Angels accompany the dead on their departure from this world. Accompanying angels are not permanent, but temporary, companions, they carry out missions but can be constantly re-dispatched by the least of us through faithful prayer as answered by the almighty. No single angel can carry out two messages, nor can two angels fulfill only one message. Of the three angels that came to Abraham, Michael, the guardian angel of Israel, brought the tidings of Isaac’s birth; Gabriel, the angel of heavenly vengeance and of fire, had to overthrow Sodom; and Raphael rescued Lot” (Gen. xviii. v.2). Michael to the right, Uriel to the left, Gabriel in front, and Raphael in the rear of the throne. The Book of Jubilees, a version of the Pentateuch speaks of the Creation of Angels: “The angels of the face and of glorification, the angels of the elements of fire, wind, and darkness, of hail and hoar frost, thunder and lightning, of cold and heat, of winter and spring, summer and fall, of the abyss and night, of light and morning, were created on the first day. “Since Medieval times Christian theology has taught that Angels are organized into several orders, or Angelic Choirs.

Representation of Angels

At first, artists struggled with the problem of how to represent angels. Written descriptions were not very helpful. They tended to be vague or bizarre or did not draw a clear distinction between angels and human beings.

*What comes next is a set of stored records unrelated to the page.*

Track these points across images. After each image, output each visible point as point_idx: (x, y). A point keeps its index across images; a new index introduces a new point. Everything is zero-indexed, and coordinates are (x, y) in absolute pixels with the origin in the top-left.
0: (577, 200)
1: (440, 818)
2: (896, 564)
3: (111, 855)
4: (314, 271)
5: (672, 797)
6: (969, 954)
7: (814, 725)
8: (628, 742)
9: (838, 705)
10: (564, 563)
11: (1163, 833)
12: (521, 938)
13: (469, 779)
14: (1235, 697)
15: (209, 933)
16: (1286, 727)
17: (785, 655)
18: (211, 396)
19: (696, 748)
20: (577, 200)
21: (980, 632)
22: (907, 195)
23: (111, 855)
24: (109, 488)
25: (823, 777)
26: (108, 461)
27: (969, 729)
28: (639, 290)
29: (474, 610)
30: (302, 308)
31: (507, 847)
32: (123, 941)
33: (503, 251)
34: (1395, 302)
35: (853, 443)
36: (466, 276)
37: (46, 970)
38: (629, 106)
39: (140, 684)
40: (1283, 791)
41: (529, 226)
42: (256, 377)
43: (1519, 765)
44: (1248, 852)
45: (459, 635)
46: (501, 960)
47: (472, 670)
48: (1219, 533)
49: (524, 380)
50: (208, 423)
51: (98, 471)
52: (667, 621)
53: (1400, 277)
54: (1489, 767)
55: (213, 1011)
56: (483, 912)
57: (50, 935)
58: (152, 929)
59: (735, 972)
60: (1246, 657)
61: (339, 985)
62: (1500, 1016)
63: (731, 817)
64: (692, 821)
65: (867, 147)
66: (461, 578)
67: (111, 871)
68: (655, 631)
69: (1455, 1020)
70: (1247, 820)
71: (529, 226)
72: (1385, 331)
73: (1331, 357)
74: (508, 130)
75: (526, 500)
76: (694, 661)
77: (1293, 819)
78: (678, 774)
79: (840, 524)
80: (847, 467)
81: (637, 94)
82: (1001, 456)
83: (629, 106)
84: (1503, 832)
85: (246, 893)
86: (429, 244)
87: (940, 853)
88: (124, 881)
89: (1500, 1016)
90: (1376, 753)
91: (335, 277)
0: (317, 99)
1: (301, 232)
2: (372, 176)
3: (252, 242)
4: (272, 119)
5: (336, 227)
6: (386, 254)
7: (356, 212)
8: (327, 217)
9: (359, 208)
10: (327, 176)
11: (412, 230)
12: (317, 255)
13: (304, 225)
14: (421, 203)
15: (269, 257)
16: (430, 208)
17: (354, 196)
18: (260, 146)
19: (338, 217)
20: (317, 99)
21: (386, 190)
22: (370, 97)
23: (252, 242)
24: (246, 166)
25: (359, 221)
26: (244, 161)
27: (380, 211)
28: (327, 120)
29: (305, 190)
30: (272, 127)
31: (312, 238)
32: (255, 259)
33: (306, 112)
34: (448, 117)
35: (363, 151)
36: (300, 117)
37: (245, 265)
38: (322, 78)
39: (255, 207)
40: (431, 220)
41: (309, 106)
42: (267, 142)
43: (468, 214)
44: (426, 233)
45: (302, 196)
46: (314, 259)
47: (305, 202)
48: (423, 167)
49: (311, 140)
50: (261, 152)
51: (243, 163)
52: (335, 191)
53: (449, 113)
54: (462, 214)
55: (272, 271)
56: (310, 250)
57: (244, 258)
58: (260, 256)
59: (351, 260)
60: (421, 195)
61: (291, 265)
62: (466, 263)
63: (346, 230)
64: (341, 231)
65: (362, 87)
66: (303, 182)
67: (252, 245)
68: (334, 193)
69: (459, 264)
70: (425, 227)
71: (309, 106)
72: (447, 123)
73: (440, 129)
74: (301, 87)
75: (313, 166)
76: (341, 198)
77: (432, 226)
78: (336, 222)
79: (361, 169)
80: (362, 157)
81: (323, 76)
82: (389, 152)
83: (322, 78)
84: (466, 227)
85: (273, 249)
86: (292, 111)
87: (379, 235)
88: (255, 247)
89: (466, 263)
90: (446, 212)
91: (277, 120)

Artists tried various approaches before arriving at the image of a young male figure. Later they added two feathery wings to the figure. The wings suggested that angels were spiritual beings elevated above humans and associated with heaven. Besides wings, angels were sometimes shown with halos, long hair, and flowing white robes.

The idea of representing spirits as winged figures dates back many thousands of years. The ancient Egyptians portrayed the sun god Horus as a winged disk. Other winged beings can be found in ancient Greek and Roman art.